(February, 1999)

Lesion Starts and Auto-immune Associations
from Judy C.

Hi all! Wow, I just stumbled on to this website and I love it! It seems to me 'flakers' must all have the best senses of humor! I am a 45 yr old woman. I have had P since I was 9 yrs old. What a life: teasing, torture, agony, itching, pain—but you know .

My coverage ranges from 5% up to 75% with at least 3 types of P from head to toe—and in the nooks and crannies. Have you ever noticed how, when you find a med that works somewhat, the P just breaks out in other areas? That's what happens to me, so I often just give up and let it run its course. The strange thing is that every couple of years it'll just improve on its own. Even though it only lasts a few months, generally my P gets better when I let it have its own way.

I have not found sea water helps much. I lived on the east coast most of my life, and now on the west.

One thing I do find helps wonderfully is chlorinated pool water. I've asked the docs but they have no clue.

Oh yeah, I also have the P arthritis and lovely bent fingers as a result.

I am curious as to how many psoriatic's might have Fibromyalgia, Chronic Fatigue Syndrome, Myofascial Pain, or other overlapping conditions. I am a fibromyalgic (severe muscle pain) and the nature of the disorder is anti-immune-related like P, so I wonder if there is a connection?

Hope I didn't take up too much space. -Judy C.


Ed's Response: The space is here for the taking, Judy—so welcome aboard! You bring up an interesting aspect of P that we haven't commented on much: i.e., new lesions starting. I've heard from others who report a consequence of getting lesions under control is sometimes the start up of new lesions. My P steadily grew from onset to about 65-70% total skin involvement at its worst, but now seems to be roosting. I haven't discovered a "new" lesion in probably well over a year. (What I notice is some lesions disappear entirely for weeks or months; others may quiet down but never disappear entirely. The lesions I got from Koebner Phenomenon on my ‘92 appendectomy scar finally faded in ‘97 but re-emerged slightly in ‘98.) I don't think anybody really knows why lesions start where they do, but some people believe they occur at points where the skin is stressed the most. The Koebner Phenomenon is the most obvious suggestion of this.
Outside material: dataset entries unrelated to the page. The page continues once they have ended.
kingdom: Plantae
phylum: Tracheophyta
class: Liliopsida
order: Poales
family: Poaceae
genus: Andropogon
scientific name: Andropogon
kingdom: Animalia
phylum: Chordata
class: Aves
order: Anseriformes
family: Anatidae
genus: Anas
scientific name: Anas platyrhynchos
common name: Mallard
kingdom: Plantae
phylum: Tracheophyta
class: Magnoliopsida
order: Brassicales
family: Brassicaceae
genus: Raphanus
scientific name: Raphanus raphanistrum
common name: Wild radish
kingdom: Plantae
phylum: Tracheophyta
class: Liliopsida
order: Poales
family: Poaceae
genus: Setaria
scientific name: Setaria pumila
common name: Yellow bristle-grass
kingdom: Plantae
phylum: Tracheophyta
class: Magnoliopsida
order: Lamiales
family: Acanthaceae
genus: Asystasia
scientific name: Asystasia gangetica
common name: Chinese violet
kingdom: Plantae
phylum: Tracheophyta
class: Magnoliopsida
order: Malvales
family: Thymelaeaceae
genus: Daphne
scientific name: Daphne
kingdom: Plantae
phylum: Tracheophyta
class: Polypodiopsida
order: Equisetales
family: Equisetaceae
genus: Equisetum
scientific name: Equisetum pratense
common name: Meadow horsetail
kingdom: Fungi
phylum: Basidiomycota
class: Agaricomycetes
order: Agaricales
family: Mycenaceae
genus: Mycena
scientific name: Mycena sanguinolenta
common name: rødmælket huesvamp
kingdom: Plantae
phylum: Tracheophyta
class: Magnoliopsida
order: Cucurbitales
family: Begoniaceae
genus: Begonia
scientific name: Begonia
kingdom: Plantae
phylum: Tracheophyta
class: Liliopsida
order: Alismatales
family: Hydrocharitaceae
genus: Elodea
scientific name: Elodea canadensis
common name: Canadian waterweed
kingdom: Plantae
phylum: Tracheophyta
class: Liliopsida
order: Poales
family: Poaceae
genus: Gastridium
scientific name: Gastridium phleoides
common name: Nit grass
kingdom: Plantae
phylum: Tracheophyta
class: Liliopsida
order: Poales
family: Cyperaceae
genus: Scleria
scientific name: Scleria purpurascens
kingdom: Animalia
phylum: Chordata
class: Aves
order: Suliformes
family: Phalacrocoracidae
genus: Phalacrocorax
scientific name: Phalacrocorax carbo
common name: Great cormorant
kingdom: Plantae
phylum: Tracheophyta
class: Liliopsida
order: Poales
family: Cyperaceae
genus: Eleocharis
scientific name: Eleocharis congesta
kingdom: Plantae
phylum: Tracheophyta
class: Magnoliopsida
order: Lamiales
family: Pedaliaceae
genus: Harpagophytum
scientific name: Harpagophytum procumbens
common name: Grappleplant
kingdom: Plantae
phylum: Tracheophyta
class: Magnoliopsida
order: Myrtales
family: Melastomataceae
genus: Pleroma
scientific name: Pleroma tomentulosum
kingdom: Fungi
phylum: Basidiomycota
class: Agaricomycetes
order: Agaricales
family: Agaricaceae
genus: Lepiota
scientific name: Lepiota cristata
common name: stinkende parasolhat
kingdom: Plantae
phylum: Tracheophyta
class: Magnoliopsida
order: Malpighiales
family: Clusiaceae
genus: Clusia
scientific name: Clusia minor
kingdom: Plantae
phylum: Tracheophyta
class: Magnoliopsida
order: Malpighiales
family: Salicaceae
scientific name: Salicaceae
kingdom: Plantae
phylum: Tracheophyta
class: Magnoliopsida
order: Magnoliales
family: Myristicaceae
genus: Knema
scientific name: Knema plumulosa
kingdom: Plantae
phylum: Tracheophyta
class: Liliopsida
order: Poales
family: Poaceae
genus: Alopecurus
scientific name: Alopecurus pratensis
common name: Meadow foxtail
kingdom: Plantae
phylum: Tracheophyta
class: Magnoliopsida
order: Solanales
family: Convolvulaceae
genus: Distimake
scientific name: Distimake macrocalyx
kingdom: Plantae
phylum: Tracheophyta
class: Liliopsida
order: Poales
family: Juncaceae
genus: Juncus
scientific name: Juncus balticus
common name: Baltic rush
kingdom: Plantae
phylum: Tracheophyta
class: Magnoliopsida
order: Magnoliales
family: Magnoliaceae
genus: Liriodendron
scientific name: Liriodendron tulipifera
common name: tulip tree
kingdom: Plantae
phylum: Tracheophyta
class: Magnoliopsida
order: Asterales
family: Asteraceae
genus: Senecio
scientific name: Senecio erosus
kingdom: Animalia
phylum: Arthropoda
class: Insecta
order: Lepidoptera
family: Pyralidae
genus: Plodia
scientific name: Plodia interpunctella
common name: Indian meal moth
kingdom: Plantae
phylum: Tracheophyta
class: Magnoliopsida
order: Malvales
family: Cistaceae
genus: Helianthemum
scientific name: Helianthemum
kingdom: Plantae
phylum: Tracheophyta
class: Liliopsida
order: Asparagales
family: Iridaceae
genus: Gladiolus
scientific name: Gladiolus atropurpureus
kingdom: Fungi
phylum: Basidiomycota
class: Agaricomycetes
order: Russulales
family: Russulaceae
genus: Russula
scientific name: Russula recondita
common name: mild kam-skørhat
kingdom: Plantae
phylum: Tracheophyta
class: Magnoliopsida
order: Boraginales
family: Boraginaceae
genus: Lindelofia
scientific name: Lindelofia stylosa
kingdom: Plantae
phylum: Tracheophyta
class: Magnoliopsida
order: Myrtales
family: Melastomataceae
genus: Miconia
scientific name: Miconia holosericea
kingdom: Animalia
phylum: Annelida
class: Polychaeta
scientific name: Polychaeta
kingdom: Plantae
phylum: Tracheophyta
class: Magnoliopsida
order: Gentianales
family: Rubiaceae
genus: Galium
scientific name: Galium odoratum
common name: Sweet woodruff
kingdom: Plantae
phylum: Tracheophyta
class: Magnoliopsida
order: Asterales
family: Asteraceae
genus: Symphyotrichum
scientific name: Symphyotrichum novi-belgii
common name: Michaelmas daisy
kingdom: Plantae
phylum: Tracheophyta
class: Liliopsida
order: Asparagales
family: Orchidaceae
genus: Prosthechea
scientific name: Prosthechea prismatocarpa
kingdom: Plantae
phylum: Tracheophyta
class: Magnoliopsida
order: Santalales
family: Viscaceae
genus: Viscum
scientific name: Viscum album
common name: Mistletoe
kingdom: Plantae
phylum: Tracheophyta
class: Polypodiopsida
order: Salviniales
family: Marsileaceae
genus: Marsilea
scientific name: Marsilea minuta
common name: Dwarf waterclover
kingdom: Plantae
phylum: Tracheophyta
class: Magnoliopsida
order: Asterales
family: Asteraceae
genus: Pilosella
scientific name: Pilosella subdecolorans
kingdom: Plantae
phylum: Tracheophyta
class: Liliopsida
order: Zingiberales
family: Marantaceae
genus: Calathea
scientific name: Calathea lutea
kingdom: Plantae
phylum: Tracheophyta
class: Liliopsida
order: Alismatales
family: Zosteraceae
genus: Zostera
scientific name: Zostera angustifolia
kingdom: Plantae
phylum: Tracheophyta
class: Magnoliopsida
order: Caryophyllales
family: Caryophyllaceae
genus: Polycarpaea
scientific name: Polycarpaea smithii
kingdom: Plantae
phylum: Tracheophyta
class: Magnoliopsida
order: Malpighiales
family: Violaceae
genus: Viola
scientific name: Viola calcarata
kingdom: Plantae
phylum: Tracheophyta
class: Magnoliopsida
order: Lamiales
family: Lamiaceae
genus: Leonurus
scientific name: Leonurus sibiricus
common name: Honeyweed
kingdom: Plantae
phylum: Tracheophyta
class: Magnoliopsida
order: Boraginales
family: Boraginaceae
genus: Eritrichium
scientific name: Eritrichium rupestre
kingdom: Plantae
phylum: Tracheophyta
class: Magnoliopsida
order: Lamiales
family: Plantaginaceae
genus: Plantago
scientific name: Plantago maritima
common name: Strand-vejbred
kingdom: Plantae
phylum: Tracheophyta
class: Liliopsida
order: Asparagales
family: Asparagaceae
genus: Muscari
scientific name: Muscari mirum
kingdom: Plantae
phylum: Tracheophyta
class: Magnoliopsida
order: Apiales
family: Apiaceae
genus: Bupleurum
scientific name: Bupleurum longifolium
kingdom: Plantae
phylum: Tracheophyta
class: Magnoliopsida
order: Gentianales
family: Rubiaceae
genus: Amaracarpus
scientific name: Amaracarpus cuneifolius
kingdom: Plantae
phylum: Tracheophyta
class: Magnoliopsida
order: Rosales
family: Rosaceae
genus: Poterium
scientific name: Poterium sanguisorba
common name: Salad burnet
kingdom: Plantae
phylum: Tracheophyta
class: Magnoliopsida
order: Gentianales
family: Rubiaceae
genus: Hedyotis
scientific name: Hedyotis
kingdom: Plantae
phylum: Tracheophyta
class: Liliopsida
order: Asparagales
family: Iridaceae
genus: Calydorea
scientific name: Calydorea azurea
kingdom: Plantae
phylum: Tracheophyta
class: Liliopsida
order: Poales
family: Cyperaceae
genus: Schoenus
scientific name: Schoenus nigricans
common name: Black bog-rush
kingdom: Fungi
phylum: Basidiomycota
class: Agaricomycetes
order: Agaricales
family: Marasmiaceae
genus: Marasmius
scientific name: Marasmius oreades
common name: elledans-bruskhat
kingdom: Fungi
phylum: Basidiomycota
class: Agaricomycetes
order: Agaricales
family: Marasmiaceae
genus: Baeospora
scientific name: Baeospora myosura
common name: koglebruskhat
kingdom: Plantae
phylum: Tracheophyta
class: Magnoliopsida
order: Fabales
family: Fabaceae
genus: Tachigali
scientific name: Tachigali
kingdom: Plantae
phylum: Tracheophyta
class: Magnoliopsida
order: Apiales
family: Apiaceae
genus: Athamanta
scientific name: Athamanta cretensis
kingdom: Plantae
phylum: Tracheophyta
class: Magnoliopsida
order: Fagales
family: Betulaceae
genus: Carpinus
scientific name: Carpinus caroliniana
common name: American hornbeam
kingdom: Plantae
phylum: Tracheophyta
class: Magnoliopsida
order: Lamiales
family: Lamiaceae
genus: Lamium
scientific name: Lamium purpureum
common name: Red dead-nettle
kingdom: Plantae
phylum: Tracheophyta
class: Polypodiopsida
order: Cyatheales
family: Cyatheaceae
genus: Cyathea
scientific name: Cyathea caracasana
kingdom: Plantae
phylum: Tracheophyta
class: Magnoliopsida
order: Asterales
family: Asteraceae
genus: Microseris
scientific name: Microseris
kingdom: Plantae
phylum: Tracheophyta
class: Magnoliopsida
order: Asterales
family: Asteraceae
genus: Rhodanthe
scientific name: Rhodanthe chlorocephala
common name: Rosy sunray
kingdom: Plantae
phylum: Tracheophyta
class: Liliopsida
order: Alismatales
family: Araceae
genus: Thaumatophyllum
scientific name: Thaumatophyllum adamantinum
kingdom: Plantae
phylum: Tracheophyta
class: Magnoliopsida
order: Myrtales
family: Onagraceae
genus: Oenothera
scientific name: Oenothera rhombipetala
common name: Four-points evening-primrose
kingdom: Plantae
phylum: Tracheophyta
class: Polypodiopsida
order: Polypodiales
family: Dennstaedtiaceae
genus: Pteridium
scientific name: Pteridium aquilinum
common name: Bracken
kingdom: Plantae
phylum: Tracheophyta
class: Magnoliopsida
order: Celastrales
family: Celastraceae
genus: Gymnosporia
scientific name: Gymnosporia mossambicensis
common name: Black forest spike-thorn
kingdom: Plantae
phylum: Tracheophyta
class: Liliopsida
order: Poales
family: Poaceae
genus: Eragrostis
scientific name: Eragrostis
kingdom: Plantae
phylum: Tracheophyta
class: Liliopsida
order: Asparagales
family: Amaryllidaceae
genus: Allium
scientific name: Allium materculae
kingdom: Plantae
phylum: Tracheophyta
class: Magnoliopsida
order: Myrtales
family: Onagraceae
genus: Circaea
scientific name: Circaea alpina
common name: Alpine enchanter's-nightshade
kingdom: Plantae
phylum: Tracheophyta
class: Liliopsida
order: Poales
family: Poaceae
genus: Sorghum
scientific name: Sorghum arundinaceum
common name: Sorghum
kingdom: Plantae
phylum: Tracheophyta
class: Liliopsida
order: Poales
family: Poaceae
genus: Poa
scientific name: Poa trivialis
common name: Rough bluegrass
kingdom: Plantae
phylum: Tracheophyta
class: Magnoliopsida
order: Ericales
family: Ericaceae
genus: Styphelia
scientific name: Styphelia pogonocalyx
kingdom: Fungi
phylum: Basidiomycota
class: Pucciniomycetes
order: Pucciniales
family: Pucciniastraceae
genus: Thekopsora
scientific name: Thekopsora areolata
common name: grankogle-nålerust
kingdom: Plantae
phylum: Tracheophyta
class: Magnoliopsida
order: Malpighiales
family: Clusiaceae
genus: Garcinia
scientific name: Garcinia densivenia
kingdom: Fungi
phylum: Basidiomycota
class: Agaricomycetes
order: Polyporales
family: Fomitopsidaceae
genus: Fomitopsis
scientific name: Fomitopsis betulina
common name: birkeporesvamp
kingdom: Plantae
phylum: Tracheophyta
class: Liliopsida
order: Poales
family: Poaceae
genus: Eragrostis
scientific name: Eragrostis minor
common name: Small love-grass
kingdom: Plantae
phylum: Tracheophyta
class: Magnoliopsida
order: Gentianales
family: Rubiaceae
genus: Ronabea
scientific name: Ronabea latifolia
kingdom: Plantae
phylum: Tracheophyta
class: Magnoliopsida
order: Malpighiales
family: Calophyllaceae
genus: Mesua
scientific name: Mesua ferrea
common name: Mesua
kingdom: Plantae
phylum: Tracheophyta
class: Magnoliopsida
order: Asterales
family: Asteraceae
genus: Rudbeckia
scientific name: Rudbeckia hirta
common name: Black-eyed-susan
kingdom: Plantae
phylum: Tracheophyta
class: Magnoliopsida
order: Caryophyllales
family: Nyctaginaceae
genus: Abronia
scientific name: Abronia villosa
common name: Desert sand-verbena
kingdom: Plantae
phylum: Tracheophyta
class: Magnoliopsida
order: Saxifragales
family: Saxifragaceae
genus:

This phenomenon—named after the fellow who first described it—suggests skin trauma through wounds will become psoriasis lesions. It's one reason why P-savvy derms are sometimes reluctant to do optional surgeries. Removing a benign mole on a psoriatic, for instance, may stimulate a new P lesion.

But less dramatic lesion activity can also be stress-suggested. For example, lesions on elbows, knees and knuckles are common, and all these are areas where flexing stresses the skin. Forearms, shins and thighs get rubbed and scratched more than other areas. Genital areas ... well, stressed more for some than others.... Anyway, you get my drift. It's a comfortable notion until you run into those cases where there is major lesion activity and minimal apparent skin stress. Like I suggested, we hypothesize but facts are few and far between.

I thought for awhile I, too, was aggravating more lesion growth by treating the already blossomed ones. But this was during my early P years. I look back on it now and wonder if I wasn't just experiencing a steady spread of the disease that would have occurred whether or not I treated the lesions? Since I can't repeat the process, I'll probably never know.... Comments, anyone?

And your observation about chlorinated pool water is interesting. For about a year—my first year as a P, I realize now—I had it only on my head, in my scalp. This was also the last year I owned a hot tub, which I used several times a week. That was a lot of chlorine-rich soaking. As soon as I stopped hot tubbing, the P started to spread to other areas of my body. Is it coincidence that I usually did not get my head wet in the hot tub? We can but conjecture....

It will be interesting to hear from other Flakers who may share your litany of auto-immune-related conditions. The more I learn about the auto-immune system, the more I think it is an awfully delicate process, easily knocked off kilter.